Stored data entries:
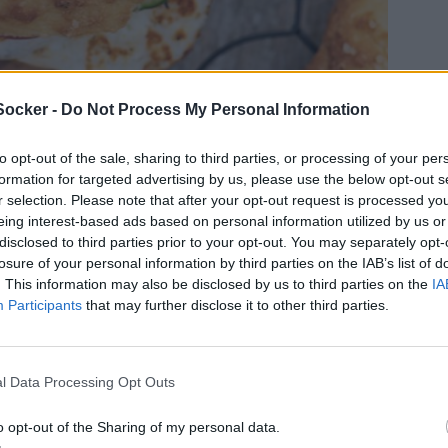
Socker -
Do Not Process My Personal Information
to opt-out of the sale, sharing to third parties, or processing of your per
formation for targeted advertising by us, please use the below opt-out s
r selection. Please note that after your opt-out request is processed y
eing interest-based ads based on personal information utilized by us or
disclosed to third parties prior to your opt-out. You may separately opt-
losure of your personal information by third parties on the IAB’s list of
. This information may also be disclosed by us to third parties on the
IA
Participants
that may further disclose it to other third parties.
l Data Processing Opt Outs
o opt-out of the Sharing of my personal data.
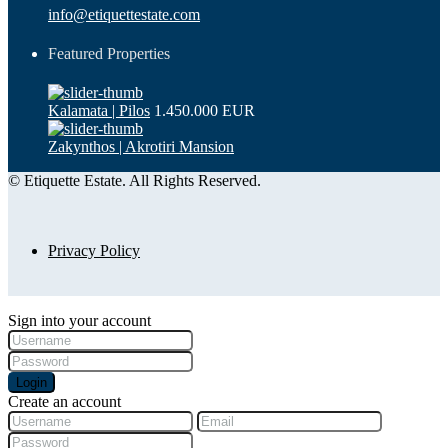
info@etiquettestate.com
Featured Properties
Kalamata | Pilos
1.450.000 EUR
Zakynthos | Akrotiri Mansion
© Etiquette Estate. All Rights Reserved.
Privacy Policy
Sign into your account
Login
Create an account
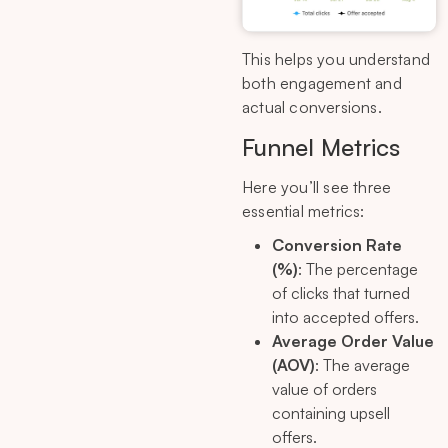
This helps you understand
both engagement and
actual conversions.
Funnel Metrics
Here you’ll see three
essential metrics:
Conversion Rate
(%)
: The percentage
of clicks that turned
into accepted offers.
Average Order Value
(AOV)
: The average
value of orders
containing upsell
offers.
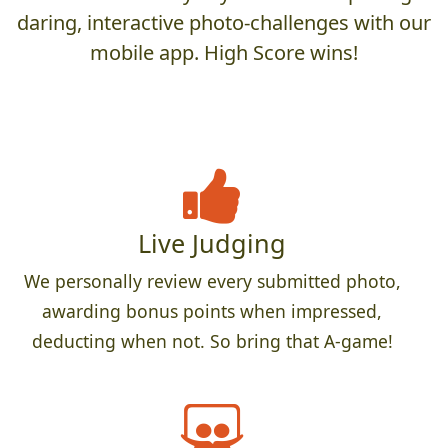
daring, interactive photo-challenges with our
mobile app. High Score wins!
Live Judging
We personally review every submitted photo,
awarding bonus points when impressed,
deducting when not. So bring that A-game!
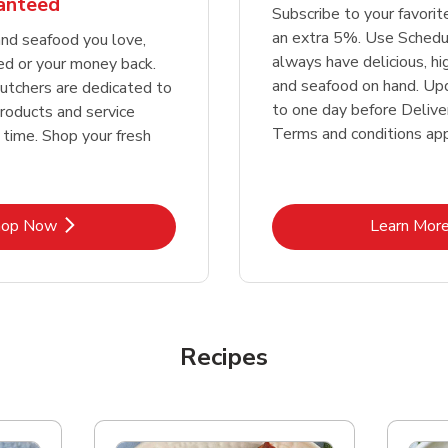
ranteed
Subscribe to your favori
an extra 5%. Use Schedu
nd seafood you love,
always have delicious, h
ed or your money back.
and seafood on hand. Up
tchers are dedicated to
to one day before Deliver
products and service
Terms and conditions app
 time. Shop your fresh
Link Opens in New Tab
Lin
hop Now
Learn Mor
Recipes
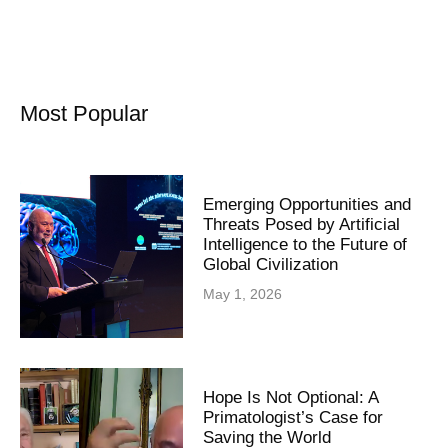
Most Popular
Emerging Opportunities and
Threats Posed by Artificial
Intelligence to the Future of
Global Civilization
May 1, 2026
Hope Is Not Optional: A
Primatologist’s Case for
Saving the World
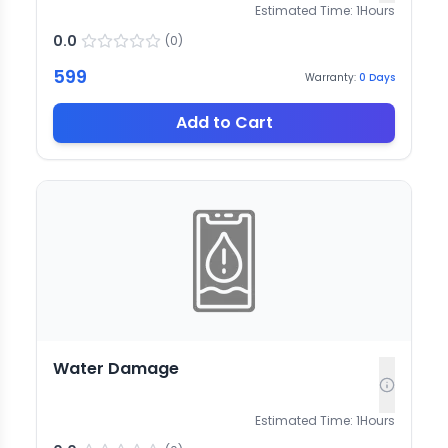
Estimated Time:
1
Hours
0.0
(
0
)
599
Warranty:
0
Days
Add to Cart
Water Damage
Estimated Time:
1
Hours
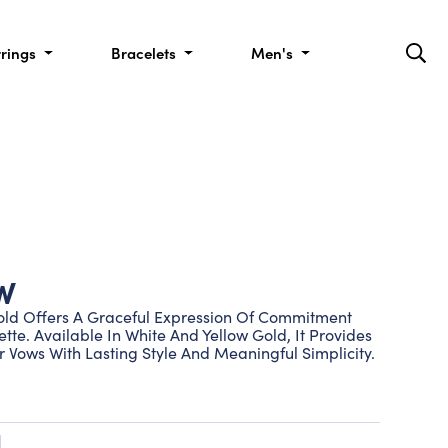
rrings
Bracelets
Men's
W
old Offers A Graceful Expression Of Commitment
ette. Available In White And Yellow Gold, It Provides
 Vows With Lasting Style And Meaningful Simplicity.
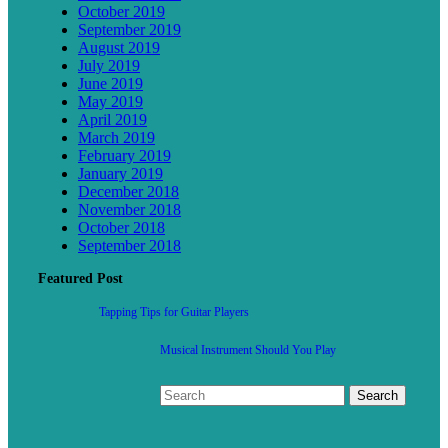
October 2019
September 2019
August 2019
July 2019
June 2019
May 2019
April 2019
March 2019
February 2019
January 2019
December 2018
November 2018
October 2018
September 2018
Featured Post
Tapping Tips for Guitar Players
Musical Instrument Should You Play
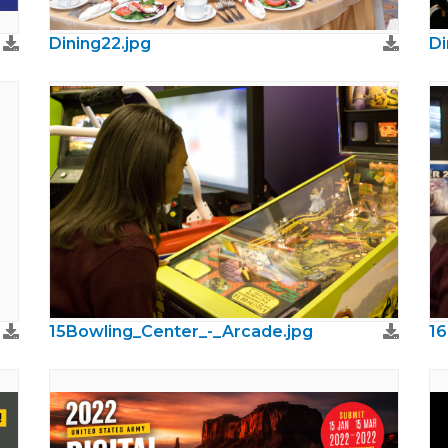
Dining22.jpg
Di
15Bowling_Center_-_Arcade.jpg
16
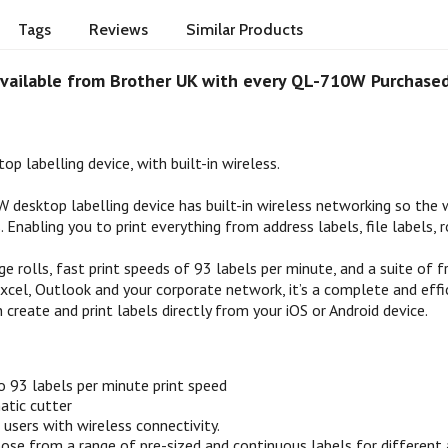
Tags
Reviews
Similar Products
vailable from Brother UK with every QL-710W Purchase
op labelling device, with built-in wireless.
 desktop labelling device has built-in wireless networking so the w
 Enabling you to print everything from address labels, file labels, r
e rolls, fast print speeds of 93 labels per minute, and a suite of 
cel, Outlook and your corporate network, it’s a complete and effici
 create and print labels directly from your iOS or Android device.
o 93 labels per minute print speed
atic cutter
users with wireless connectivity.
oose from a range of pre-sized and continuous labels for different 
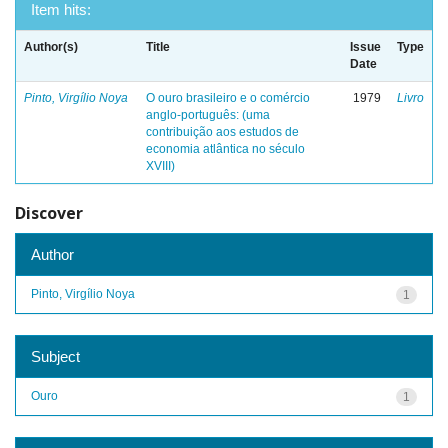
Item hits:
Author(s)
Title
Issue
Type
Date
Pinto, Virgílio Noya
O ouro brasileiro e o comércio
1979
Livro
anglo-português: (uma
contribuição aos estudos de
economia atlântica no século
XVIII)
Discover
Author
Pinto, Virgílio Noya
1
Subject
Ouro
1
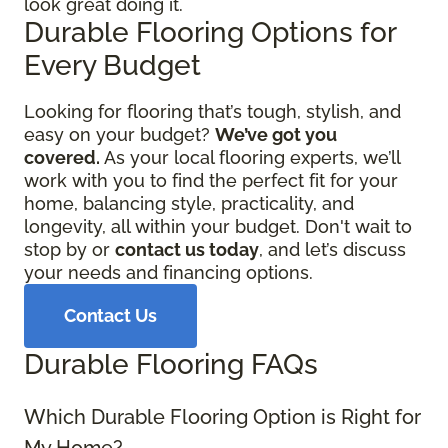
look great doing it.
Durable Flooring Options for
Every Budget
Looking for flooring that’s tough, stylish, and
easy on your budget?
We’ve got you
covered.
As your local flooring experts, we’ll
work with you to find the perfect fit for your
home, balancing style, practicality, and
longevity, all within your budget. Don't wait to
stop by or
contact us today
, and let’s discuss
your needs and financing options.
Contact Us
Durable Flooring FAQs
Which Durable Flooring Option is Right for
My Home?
* * *
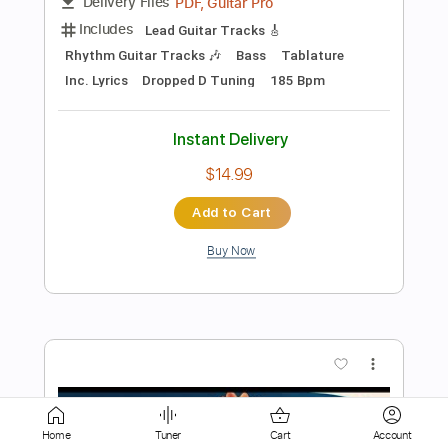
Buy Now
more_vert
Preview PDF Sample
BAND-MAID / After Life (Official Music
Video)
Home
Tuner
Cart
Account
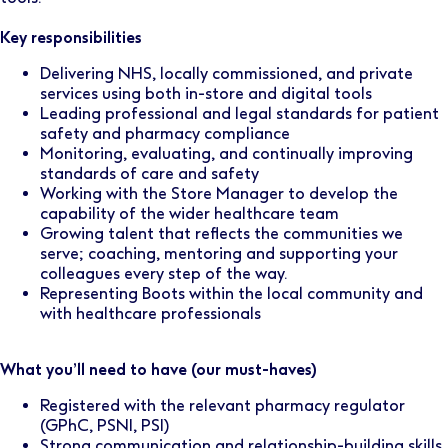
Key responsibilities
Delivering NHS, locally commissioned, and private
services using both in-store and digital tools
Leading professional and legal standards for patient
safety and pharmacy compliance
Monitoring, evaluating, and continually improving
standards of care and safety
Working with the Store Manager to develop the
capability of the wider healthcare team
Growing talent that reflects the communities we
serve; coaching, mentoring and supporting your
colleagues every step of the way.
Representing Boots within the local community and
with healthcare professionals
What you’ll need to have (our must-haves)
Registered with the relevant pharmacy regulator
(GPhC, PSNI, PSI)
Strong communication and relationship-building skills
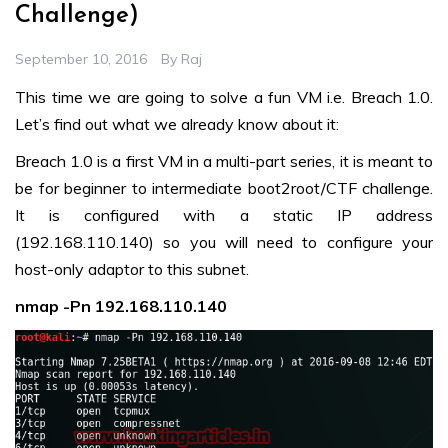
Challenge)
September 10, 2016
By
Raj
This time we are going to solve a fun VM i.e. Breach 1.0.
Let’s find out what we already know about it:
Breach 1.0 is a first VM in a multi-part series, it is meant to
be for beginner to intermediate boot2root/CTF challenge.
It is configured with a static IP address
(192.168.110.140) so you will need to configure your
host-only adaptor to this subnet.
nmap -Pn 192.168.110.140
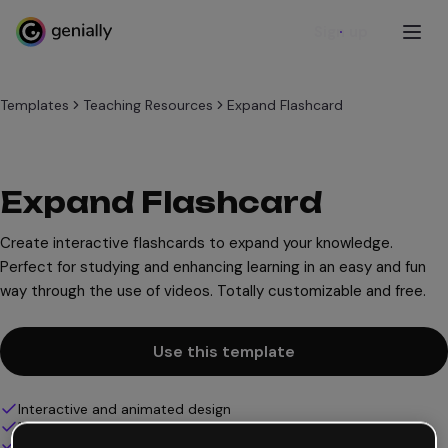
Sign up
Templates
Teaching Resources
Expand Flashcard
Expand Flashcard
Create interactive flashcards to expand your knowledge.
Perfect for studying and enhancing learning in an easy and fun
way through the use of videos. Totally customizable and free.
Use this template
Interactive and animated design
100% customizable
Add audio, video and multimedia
---
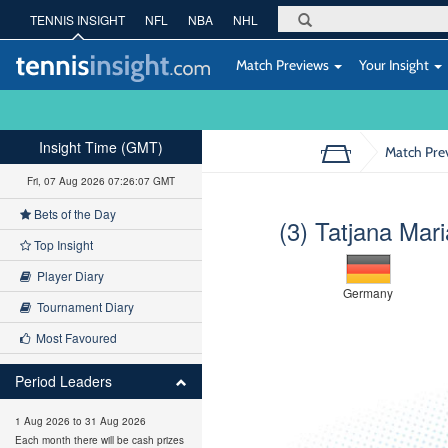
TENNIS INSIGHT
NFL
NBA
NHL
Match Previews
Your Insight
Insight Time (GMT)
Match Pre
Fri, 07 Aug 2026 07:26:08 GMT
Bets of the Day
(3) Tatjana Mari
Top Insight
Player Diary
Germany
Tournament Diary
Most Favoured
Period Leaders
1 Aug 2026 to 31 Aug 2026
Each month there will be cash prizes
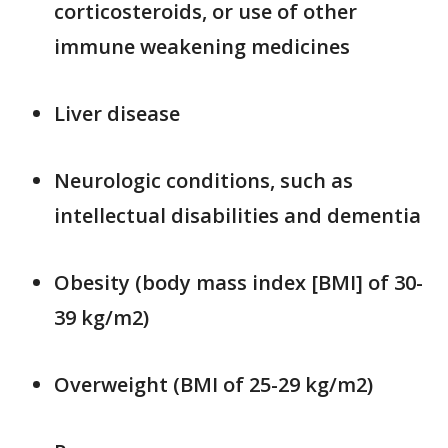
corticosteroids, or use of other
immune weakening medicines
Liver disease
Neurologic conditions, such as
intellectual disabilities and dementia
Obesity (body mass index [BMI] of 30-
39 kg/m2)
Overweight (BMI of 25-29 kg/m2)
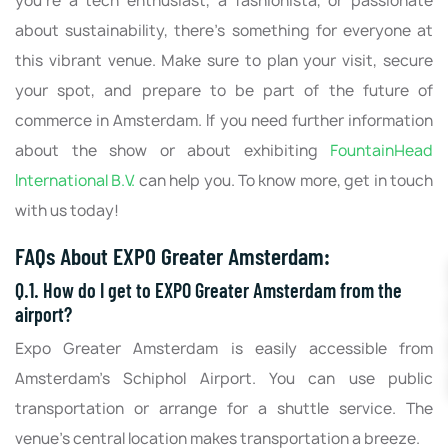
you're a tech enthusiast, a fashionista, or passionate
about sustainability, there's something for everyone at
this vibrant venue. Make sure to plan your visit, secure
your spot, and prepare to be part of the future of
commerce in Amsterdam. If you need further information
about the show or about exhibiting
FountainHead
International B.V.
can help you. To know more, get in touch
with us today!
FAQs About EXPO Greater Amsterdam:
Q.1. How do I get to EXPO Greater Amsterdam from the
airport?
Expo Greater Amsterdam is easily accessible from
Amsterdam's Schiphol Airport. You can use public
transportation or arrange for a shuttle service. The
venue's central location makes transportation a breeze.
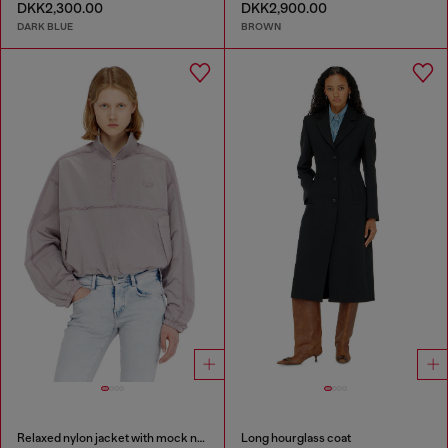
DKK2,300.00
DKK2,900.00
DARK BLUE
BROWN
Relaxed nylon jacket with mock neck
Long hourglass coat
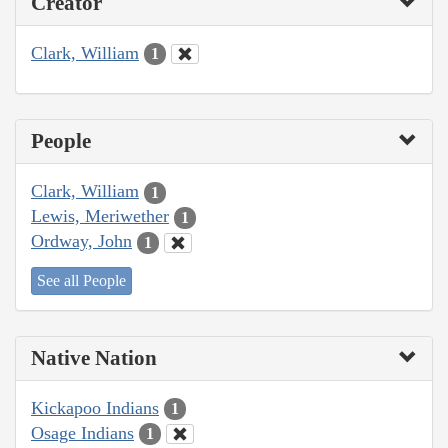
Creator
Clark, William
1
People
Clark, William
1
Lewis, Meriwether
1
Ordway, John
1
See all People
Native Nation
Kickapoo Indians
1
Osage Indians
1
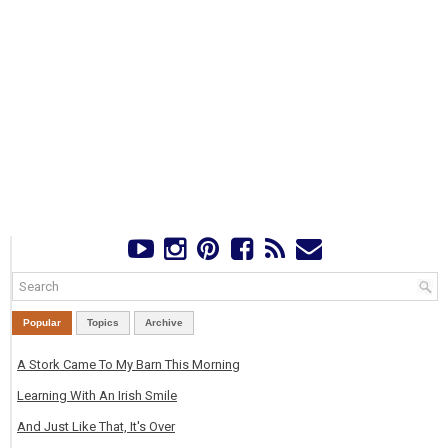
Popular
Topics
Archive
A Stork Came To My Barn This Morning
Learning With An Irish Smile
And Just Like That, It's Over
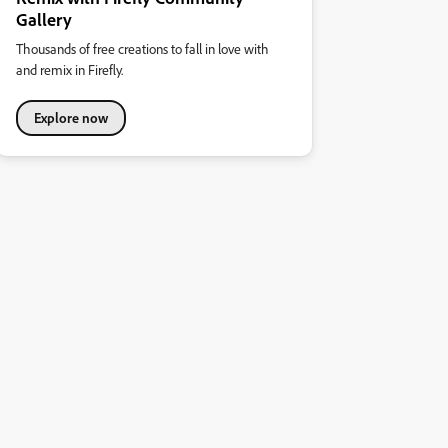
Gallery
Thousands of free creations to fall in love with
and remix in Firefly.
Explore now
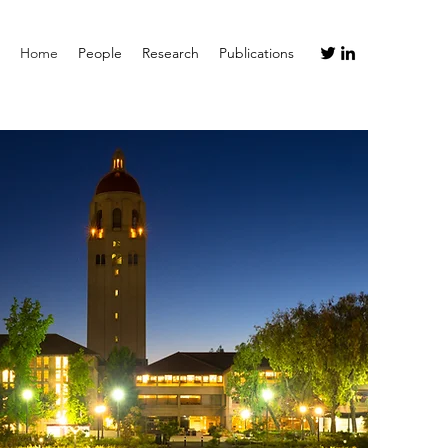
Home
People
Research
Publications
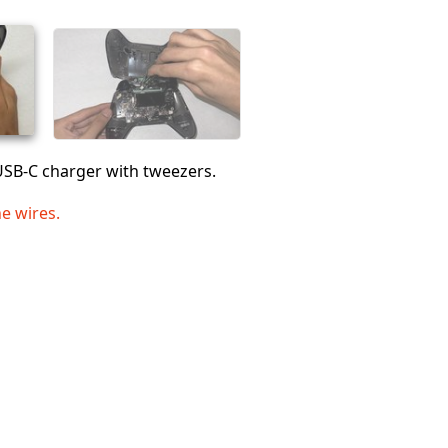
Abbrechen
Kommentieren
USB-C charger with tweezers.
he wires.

• [YOUR ASSIGNMENT]: Copy the lines of the material from the line with "TENNIS INSIGHT" through the line with "Overweight (BMI of 25-29 kg/m2)", including both of those lines. Leave the pictures out of your answer.

• [TASK RESULT]:
TENNIS INSIGHT
NFL
NBA
NHL
Match Previews
Your Insight
Insight Time (GMT)
Match Pre
Fri, 07 Aug 2026 07:26:08 GMT
Bets of the Day
(3) Tatjana Mari
Top Insight
Player Diary
Germany
Tournament Diary
Most Favoured
Period Leaders
1 Aug 2026 to 31 Aug 2026
Each month there will be cash prizes
corticosteroids, or use of other
immune weakening medicines
Liver disease
Neurologic conditions, such as
intellectual disabilities and dementia
Obesity (body mass index [BMI] of 30-
39 kg/m2)
Overweight (BMI of 25-29 kg/m2)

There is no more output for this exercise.